Gaussian processes model a probability distribution over functions.

Let $f(x)$ be some function mapping vectors to vectors. Then we can write:

$f(x) \sim GP(m(x),k(x,x'))$

where $m(x)$ represents the mean vector:

$m(x) = \mathbb{E}[f(x)]$

and $k(x,x')$ is the kernel function.

Kernel function¶

The kernel is a function that represents the covariance function for the Gaussian process.

$k(x,x') = \text{Cov}(f(x),f(x'))$

$k(x,x') = \mathbb{E}[(f(x) - m(x))(f(x') - m(x'))^T]$

The kernel can be thought of as a prior for the shape of the function, encoding our expectations for the amount of smoothness or non-linearity.

Not all conceivable kernels are valid. The kernel must produce covariance matrices that are positive-definite.

Linear kernel¶

$k(x,x') = x \cdot x'$

Some functions sampled from a Gaussian process with a linear kernel:

_images/linear.png

Polynomial kernel¶

$k(x,x';a,b) = (x \cdot x' + a)^b$

Functions sampled from a Gaussian process with a polynomial kernel where $a=1$ and $b=2$ :

_images/polynomial_2.png

Gaussian kernel¶

Also known as the radial basis function or RBF kernel.

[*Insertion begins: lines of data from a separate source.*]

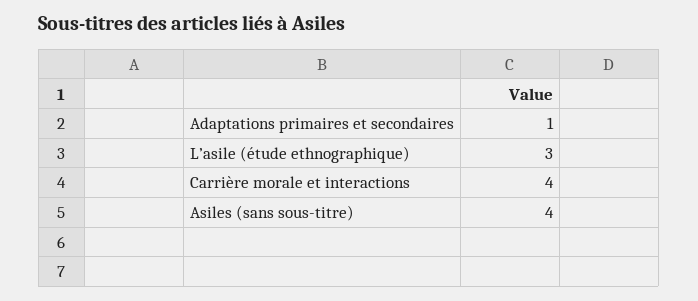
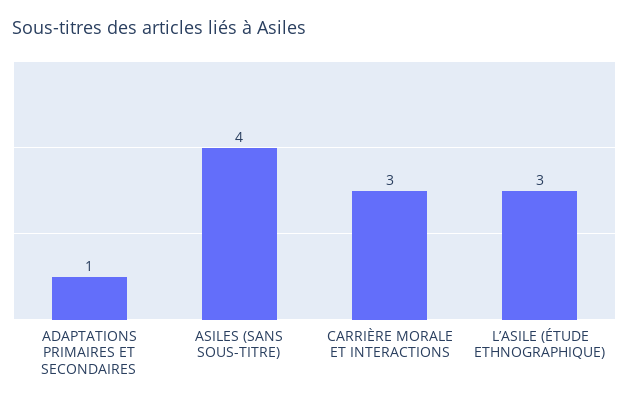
  {
    "Adaptations primaires et secondaires": 1,
    "L’asile (étude ethnographique)": 3,
-   "Carrière morale et interactions": 4,
+   "Carrière morale et interactions": 3,
    "Asiles (sans sous-titre)": 4
  }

$k(x,x'; \sigma, l) = \sigma_2 \exp(-\frac{{(x - x')}_2}{2l^2})$

Some functions sampled from a GP with a Gaussian kernel:

_images/gaussian.png

Laplacian kernel¶

$k(x,x') = \exp(-|x - x'|)$

Functions sampled from a GP with a Laplacian kernel:

_images/laplace.png

Sampling from a Gaussian process¶

The method is as follows:

Decide on a vector of inputs $x$ for which we want to compute $f(x)$ , where $f$ is some function which we will sample from the Gaussian process.
Compute the matrix $K$ where $K_{ij} = k(x_i,x_j)$ .
Perform Cholesky decomposition on $K$ , yielding a lower triangular matrix $L$ .
Sample a vector of numbers from a standard Gaussian distribution, $s_i \sim N(0, 1)$ .
Take the dot product of $L$ and the vector $s$ to get the samples $f(x) = L \cdot s$ .